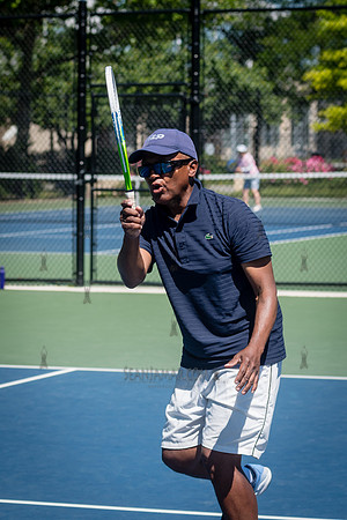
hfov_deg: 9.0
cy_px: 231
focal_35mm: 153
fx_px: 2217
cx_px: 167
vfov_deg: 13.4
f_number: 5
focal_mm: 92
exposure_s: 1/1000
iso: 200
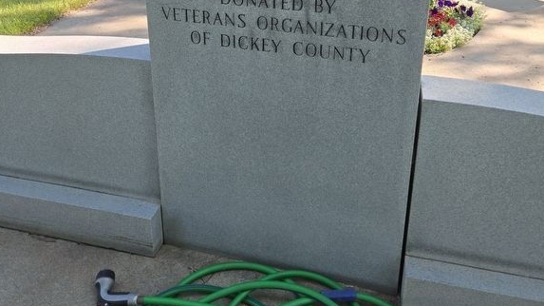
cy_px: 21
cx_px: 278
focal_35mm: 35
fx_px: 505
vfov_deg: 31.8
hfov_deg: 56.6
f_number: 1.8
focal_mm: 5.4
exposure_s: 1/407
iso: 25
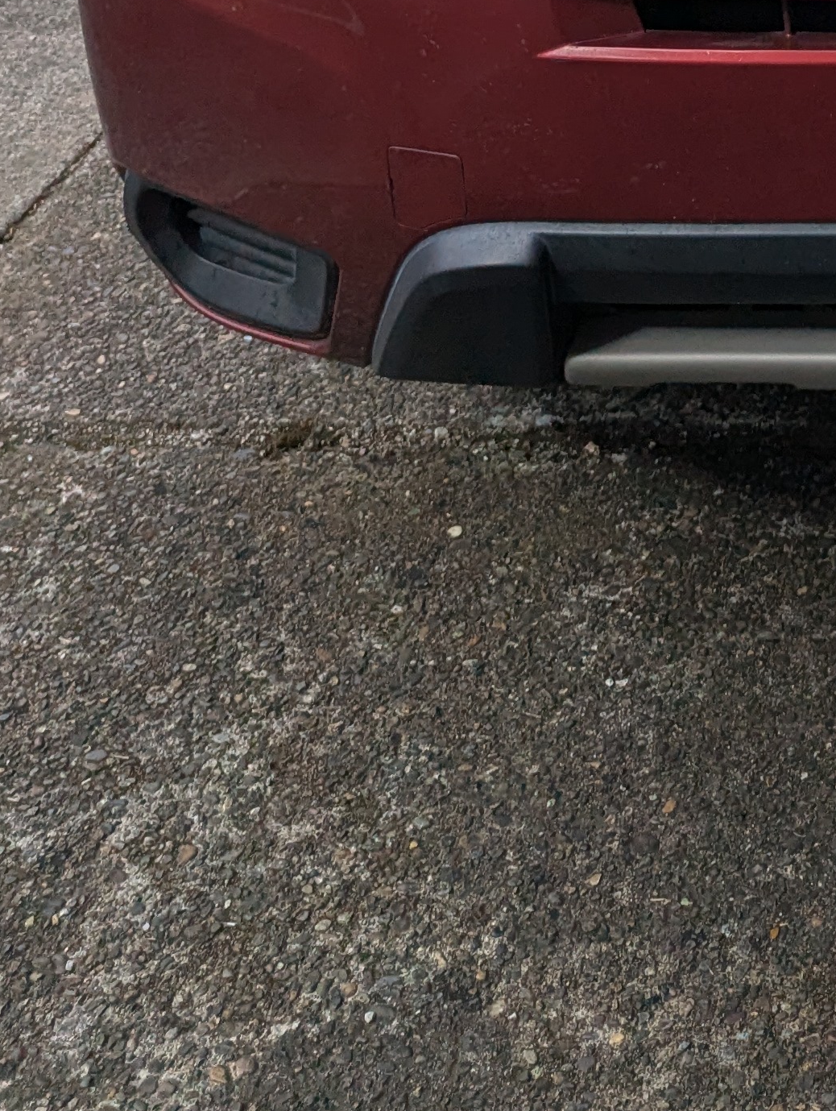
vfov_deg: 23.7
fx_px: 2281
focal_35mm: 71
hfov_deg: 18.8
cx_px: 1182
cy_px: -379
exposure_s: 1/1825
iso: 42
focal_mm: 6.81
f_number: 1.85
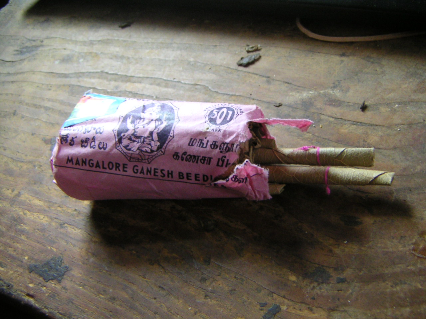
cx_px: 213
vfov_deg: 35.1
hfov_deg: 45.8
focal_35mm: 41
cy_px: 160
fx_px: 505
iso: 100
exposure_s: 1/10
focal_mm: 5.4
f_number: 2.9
* * * *
Your answer must be an exact copy of every entry, with no pictures in it.

# Exercise output
hfov_deg: 9.0
cy_px: 231
focal_35mm: 153
fx_px: 2217
cx_px: 167
vfov_deg: 13.4
f_number: 5
focal_mm: 92
exposure_s: 1/1000
iso: 200
cy_px: 21
cx_px: 278
focal_35mm: 35
fx_px: 505
vfov_deg: 31.8
hfov_deg: 56.6
f_number: 1.8
focal_mm: 5.4
exposure_s: 1/407
iso: 25
vfov_deg: 23.7
fx_px: 2281
focal_35mm: 71
hfov_deg: 18.8
cx_px: 1182
cy_px: -379
exposure_s: 1/1825
iso: 42
focal_mm: 6.81
f_number: 1.85
cx_px: 213
vfov_deg: 35.1
hfov_deg: 45.8
focal_35mm: 41
cy_px: 160
fx_px: 505
iso: 100
exposure_s: 1/10
focal_mm: 5.4
f_number: 2.9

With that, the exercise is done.